Display name — the name shown to other members of any leagues you join. Optional. Maximum 60 characters.
Supported team — which English football club you follow, used to surface your team's fixtures inside the app.
Anonymous mode preference — a flag that determines whether other league members see your display name or "Anonymous fan".
Information you create using the app
Visits — for each ground you mark as visited, we store the ground identifier, visit date, visit type (own team league/cup/friendly/etc., other team, women's, junior, stadium tour), optional free-text notes, and optional fixture details (date + teams + score + competition).
League memberships — which private leagues you've created or joined, along with each league's name and invite code.
Information collected automatically
Photos — photos you attach to a visit stay on your device. We don't currently upload them to our servers. (If we change this in a future version, we'll update this policy and ask permission first.)
App diagnostics — when the app crashes or errors, we may collect anonymous information about the device model and what happened. We don't link this to your account.
Information we don't collect
We don't collect your real name (you choose your display name).
We don't access your contacts.
We don't track your location in the background. Location is only used if and when we offer a one-tap "log this visit" prompt while the app is open.
We don't show third-party ads in version 1.
2. Why we use it
Auth + sync — your email and password let you sign in and access your data across devices.
App functionality — your visits, display name, supported team, and league memberships are the core of the product.
Fixture display — your supported team is used to look up that club's fixtures via the Football-Data.org public API. We send the team identifier; we don't send your account details.
Crash diagnostics — to fix bugs.
3. Who we share it with
We use a small number of third-party services. None of them sell your data.
Supabase (data hosting, auth) — stores your account, profile, visits, leagues, and league memberships in a UK/EU data centre. Subject to their privacy policy: supabase.com/privacy.
Football-Data.org (public football data API) — we send team identifiers and competition codes to look up fixtures. We do not send your email, display name, or account ID. Subject to their terms: football-data.org/terms.

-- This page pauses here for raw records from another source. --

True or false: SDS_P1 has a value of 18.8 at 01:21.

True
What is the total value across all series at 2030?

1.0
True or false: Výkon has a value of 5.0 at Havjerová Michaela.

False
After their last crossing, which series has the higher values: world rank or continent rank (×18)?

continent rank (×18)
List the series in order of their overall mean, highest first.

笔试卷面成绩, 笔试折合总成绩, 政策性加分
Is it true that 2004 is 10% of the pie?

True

Apple App Store / Google Play Store — when you install the app and (if you ever upgrade) when you make in-app purchases.
We do not sell, rent, or share your personal data with advertisers or data brokers.
4. Other league members
When you join a league, other members of that league can see:
Your display name (or "Anonymous fan" if you've enabled Anonymous mode).

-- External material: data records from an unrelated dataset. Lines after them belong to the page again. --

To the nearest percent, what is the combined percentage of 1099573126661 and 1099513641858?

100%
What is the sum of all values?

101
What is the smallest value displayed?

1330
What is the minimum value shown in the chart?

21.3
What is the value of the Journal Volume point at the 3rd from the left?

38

The list of distinct grounds you've visited, used to compute leaderboard scores.
Other members cannot see:
Your email address.
The dates of your visits.
Your free-text notes.
Photos you've attached.
Your supported team (unless your display name reveals it).
5. Your rights (UK GDPR)
You can:
Access all the data we hold about you — open the Profile tab; everything is visible there. Email us if you want a machine-readable export.

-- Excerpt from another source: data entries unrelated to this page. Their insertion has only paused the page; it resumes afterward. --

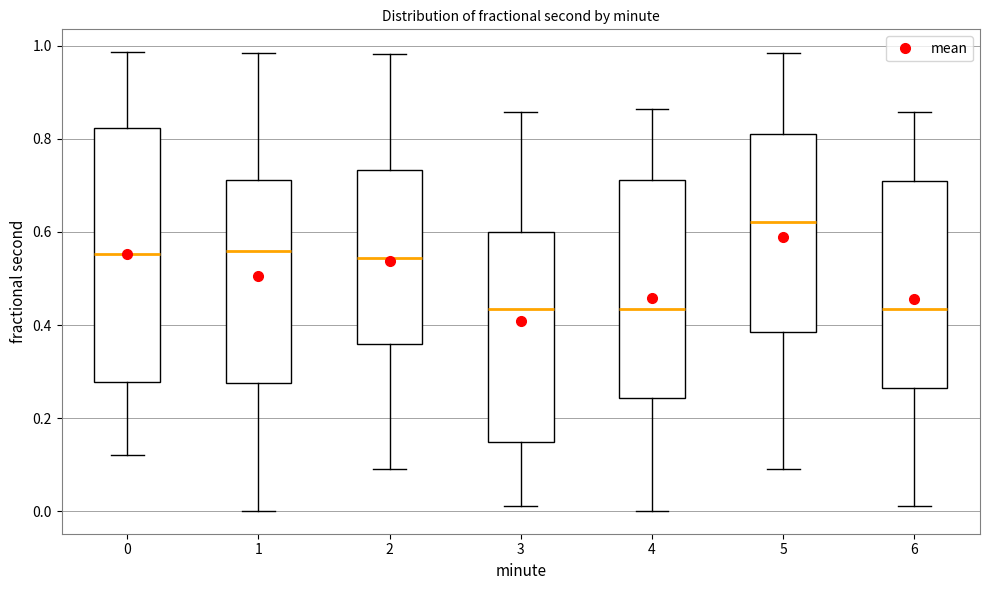

Reading left to right, transcribe this box plot: for each box, give where its median line is, the range the box spans, and where its two whiskers end, as read against the y-axis. The values are not printed on the chart, so give them approximately, as read against the axis.

0: median 0.56, box 0.28 to 0.82, whiskers 0.12 to 0.98
1: median 0.56, box 0.28 to 0.72, whiskers 0.00 to 0.98
2: median 0.54, box 0.36 to 0.74, whiskers 0.10 to 0.98
3: median 0.44, box 0.14 to 0.60, whiskers 0.02 to 0.86
4: median 0.44, box 0.24 to 0.72, whiskers 0.00 to 0.86
5: median 0.62, box 0.38 to 0.80, whiskers 0.10 to 0.98
6: median 0.44, box 0.26 to 0.72, whiskers 0.02 to 0.86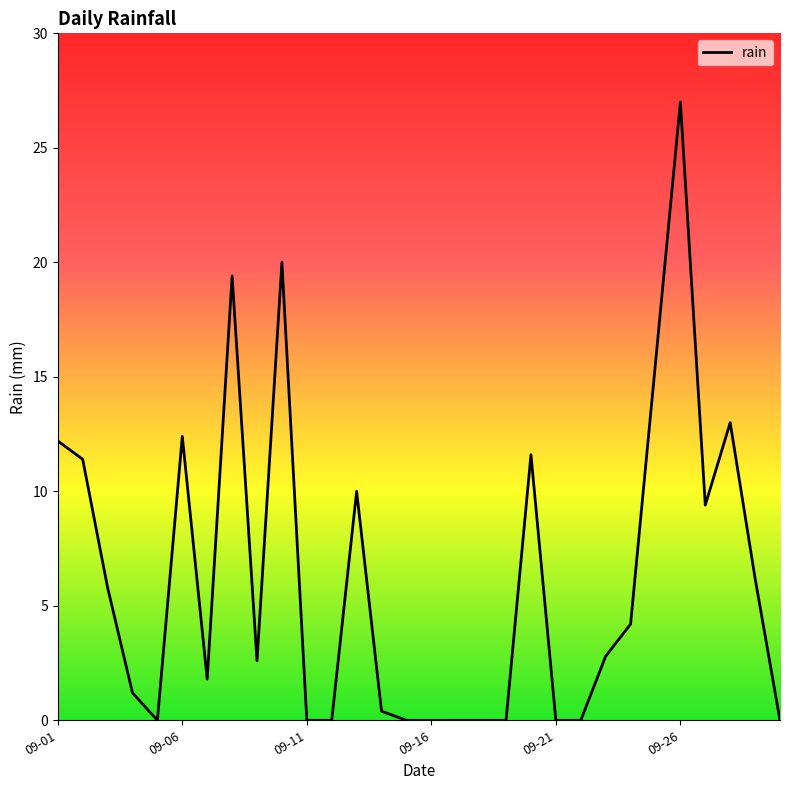

What is the difference between the maximum and minimum values?

27.0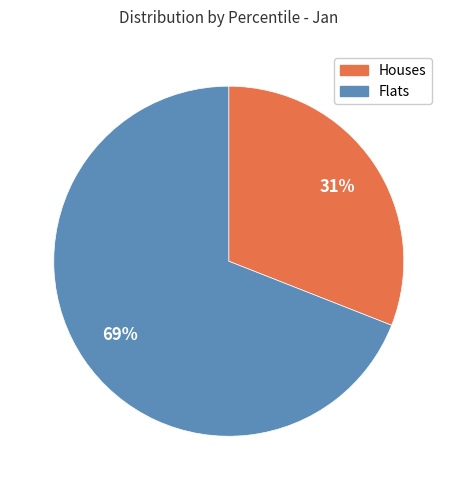

Is there a majority slice in this chart?

Yes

Correct anything inaccurate — change your display name, supported team, or anonymous mode from the Profile tab.
Delete your account — email hello@trackthe92.app and we'll delete your account, all your visits, and any leagues you own within 30 days. (A self-service "delete account" button is on the roadmap.)
Object to processing — same email address.
Complain to the UK Information Commissioner's Office (ICO) if you think we've mishandled your data: ico.org.uk.
6. Data retention
We keep your data while your account is active. If you delete your account, we delete:
Your profile (immediately).
Your visits (immediately).
Leagues you owned (immediately) and remove you from any leagues you'd joined.
Backups are retained for up to 30 days for disaster recovery, then deleted.
7. Children
The app is intended for users aged 13 and over. We don't knowingly collect data from anyone under 13.
8. Changes to this policy
If we materially change how we handle your data, we'll update this page and, where possible, notify you inside the app.